### DESCRIPTION OF THE TASK:
Without changing anything, transcribe all of the entries.

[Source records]
*** Begin section ***

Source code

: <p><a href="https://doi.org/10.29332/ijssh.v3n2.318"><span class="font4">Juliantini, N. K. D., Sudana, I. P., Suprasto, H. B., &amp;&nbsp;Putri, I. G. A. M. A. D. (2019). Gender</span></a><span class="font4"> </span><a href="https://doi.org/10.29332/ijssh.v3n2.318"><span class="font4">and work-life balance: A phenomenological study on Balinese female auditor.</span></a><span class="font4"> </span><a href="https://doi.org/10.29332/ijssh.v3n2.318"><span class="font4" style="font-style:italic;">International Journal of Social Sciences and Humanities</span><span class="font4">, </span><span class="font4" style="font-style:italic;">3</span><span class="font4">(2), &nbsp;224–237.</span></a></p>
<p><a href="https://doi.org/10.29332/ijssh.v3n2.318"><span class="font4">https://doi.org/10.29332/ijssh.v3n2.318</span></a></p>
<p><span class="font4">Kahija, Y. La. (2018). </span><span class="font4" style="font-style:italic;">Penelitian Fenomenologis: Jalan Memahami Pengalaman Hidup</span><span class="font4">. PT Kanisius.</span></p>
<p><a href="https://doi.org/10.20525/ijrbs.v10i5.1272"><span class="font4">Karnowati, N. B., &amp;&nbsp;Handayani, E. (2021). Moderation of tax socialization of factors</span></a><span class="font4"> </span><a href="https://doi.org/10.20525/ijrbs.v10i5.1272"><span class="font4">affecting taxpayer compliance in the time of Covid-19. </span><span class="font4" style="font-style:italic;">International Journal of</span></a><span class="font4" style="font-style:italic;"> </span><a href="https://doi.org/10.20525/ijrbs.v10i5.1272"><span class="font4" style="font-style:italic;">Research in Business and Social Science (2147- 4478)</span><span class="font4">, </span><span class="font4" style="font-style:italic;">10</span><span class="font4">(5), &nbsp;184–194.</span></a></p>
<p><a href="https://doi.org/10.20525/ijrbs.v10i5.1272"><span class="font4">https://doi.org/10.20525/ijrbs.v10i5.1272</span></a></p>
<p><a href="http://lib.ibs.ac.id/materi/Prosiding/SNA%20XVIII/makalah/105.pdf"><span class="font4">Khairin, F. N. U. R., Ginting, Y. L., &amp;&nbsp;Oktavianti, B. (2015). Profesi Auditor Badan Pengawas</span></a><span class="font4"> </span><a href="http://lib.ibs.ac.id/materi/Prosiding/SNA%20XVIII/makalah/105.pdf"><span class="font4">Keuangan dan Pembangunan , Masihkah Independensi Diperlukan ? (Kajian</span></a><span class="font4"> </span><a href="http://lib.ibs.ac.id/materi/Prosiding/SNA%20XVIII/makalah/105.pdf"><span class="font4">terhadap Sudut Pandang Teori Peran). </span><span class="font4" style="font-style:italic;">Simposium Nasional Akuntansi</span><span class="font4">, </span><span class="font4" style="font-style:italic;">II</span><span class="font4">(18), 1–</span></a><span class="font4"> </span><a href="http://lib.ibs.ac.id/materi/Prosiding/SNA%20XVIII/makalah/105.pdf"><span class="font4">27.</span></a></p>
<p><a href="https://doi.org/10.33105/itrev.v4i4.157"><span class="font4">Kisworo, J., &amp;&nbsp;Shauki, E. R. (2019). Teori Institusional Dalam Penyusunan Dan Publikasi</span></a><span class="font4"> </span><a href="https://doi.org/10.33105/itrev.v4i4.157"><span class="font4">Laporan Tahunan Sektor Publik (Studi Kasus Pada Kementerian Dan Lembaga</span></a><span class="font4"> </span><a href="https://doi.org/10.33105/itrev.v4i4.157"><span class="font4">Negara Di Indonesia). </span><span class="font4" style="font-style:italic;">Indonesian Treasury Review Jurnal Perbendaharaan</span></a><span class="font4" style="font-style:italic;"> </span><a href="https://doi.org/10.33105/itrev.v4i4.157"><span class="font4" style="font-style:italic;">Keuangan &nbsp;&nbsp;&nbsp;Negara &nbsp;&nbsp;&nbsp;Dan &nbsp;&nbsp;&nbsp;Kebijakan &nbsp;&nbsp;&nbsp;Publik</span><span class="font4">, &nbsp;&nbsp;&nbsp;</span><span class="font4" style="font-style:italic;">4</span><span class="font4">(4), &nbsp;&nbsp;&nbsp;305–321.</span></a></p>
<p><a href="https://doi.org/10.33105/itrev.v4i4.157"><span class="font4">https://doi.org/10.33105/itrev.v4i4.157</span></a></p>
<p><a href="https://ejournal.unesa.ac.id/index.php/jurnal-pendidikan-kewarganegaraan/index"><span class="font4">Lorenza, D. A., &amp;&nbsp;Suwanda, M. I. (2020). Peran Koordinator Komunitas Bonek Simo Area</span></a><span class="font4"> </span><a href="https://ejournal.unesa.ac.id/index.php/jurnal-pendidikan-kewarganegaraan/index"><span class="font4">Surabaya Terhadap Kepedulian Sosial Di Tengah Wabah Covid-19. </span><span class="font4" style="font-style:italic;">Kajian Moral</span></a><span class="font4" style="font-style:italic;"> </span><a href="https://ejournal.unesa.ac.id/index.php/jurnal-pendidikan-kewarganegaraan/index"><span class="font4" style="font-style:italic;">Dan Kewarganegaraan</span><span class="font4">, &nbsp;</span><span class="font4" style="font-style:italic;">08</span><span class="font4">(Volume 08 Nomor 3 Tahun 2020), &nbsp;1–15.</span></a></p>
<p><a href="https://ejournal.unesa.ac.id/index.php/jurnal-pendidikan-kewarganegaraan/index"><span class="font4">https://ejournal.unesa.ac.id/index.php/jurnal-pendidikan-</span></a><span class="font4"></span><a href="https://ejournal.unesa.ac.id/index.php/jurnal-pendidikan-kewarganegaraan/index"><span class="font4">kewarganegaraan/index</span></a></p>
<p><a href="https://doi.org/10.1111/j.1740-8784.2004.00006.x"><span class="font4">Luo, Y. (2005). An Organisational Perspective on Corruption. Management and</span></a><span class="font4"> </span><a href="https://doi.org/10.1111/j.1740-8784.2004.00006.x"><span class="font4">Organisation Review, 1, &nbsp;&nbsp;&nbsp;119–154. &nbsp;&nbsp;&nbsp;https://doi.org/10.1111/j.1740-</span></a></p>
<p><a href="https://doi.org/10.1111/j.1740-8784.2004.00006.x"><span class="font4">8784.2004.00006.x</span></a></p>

*** End section ***

### REPLY:
Source code

: <p><a href="https://doi.org/10.29332/ijssh.v3n2.318"><span class="font4">Juliantini, N. K. D., Sudana, I. P., Suprasto, H. B., &amp;&nbsp;Putri, I. G. A. M. A. D. (2019). Gender</span></a><span class="font4"> </span><a href="https://doi.org/10.29332/ijssh.v3n2.318"><span class="font4">and work-life balance: A phenomenological study on Balinese female auditor.</span></a><span class="font4"> </span><a href="https://doi.org/10.29332/ijssh.v3n2.318"><span class="font4" style="font-style:italic;">International Journal of Social Sciences and Humanities</span><span class="font4">, </span><span class="font4" style="font-style:italic;">3</span><span class="font4">(2), &nbsp;224–237.</span></a></p>
<p><a href="https://doi.org/10.29332/ijssh.v3n2.318"><span class="font4">https://doi.org/10.29332/ijssh.v3n2.318</span></a></p>
<p><span class="font4">Kahija, Y. La. (2018). </span><span class="font4" style="font-style:italic;">Penelitian Fenomenologis: Jalan Memahami Pengalaman Hidup</span><span class="font4">. PT Kanisius.</span></p>
<p><a href="https://doi.org/10.20525/ijrbs.v10i5.1272"><span class="font4">Karnowati, N. B., &amp;&nbsp;Handayani, E. (2021). Moderation of tax socialization of factors</span></a><span class="font4"> </span><a href="https://doi.org/10.20525/ijrbs.v10i5.1272"><span class="font4">affecting taxpayer compliance in the time of Covid-19. </span><span class="font4" style="font-style:italic;">International Journal of</span></a><span class="font4" style="font-style:italic;"> </span><a href="https://doi.org/10.20525/ijrbs.v10i5.1272"><span class="font4" style="font-style:italic;">Research in Business and Social Science (2147- 4478)</span><span class="font4">, </span><span class="font4" style="font-style:italic;">10</span><span class="font4">(5), &nbsp;184–194.</span></a></p>
<p><a href="https://doi.org/10.20525/ijrbs.v10i5.1272"><span class="font4">https://doi.org/10.20525/ijrbs.v10i5.1272</span></a></p>
<p><a href="http://lib.ibs.ac.id/materi/Prosiding/SNA%20XVIII/makalah/105.pdf"><span class="font4">Khairin, F. N. U. R., Ginting, Y. L., &amp;&nbsp;Oktavianti, B. (2015). Profesi Auditor Badan Pengawas</span></a><span class="font4"> </span><a href="http://lib.ibs.ac.id/materi/Prosiding/SNA%20XVIII/makalah/105.pdf"><span class="font4">Keuangan dan Pembangunan , Masihkah Independensi Diperlukan ? (Kajian</span></a><span class="font4"> </span><a href="http://lib.ibs.ac.id/materi/Prosiding/SNA%20XVIII/makalah/105.pdf"><span class="font4">terhadap Sudut Pandang Teori Peran). </span><span class="font4" style="font-style:italic;">Simposium Nasional Akuntansi</span><span class="font4">, </span><span class="font4" style="font-style:italic;">II</span><span class="font4">(18), 1–</span></a><span class="font4"> </span><a href="http://lib.ibs.ac.id/materi/Prosiding/SNA%20XVIII/makalah/105.pdf"><span class="font4">27.</span></a></p>
<p><a href="https://doi.org/10.33105/itrev.v4i4.157"><span class="font4">Kisworo, J., &amp;&nbsp;Shauki, E. R. (2019). Teori Institusional Dalam Penyusunan Dan Publikasi</span></a><span class="font4"> </span><a href="https://doi.org/10.33105/itrev.v4i4.157"><span class="font4">Laporan Tahunan Sektor Publik (Studi Kasus Pada Kementerian Dan Lembaga</span></a><span class="font4"> </span><a href="https://doi.org/10.33105/itrev.v4i4.157"><span class="font4">Negara Di Indonesia). </span><span class="font4" style="font-style:italic;">Indonesian Treasury Review Jurnal Perbendaharaan</span></a><span class="font4" style="font-style:italic;"> </span><a href="https://doi.org/10.33105/itrev.v4i4.157"><span class="font4" style="font-style:italic;">Keuangan &nbsp;&nbsp;&nbsp;Negara &nbsp;&nbsp;&nbsp;Dan &nbsp;&nbsp;&nbsp;Kebijakan &nbsp;&nbsp;&nbsp;Publik</span><span class="font4">, &nbsp;&nbsp;&nbsp;</span><span class="font4" style="font-style:italic;">4</span><span class="font4">(4), &nbsp;&nbsp;&nbsp;305–321.</span></a></p>
<p><a href="https://doi.org/10.33105/itrev.v4i4.157"><span class="font4">https://doi.org/10.33105/itrev.v4i4.157</span></a></p>
<p><a href="https://ejournal.unesa.ac.id/index.php/jurnal-pendidikan-kewarganegaraan/index"><span class="font4">Lorenza, D. A., &amp;&nbsp;Suwanda, M. I. (2020). Peran Koordinator Komunitas Bonek Simo Area</span></a><span class="font4"> </span><a href="https://ejournal.unesa.ac.id/index.php/jurnal-pendidikan-kewarganegaraan/index"><span class="font4">Surabaya Terhadap Kepedulian Sosial Di Tengah Wabah Covid-19. </span><span class="font4" style="font-style:italic;">Kajian Moral</span></a><span class="font4" style="font-style:italic;"> </span><a href="https://ejournal.unesa.ac.id/index.php/jurnal-pendidikan-kewarganegaraan/index"><span class="font4" style="font-style:italic;">Dan Kewarganegaraan</span><span class="font4">, &nbsp;</span><span class="font4" style="font-style:italic;">08</span><span class="font4">(Volume 08 Nomor 3 Tahun 2020), &nbsp;1–15.</span></a></p>
<p><a href="https://ejournal.unesa.ac.id/index.php/jurnal-pendidikan-kewarganegaraan/index"><span class="font4">https://ejournal.unesa.ac.id/index.php/jurnal-pendidikan-</span></a><span class="font4"></span><a href="https://ejournal.unesa.ac.id/index.php/jurnal-pendidikan-kewarganegaraan/index"><span class="font4">kewarganegaraan/index</span></a></p>
<p><a href="https://doi.org/10.1111/j.1740-8784.2004.00006.x"><span class="font4">Luo, Y. (2005). An Organisational Perspective on Corruption. Management and</span></a><span class="font4"> </span><a href="https://doi.org/10.1111/j.1740-8784.2004.00006.x"><span class="font4">Organisation Review, 1, &nbsp;&nbsp;&nbsp;119–154. &nbsp;&nbsp;&nbsp;https://doi.org/10.1111/j.1740-</span></a></p>
<p><a href="https://doi.org/10.1111/j.1740-8784.2004.00006.x"><span class="font4">8784.2004.00006.x</span></a></p>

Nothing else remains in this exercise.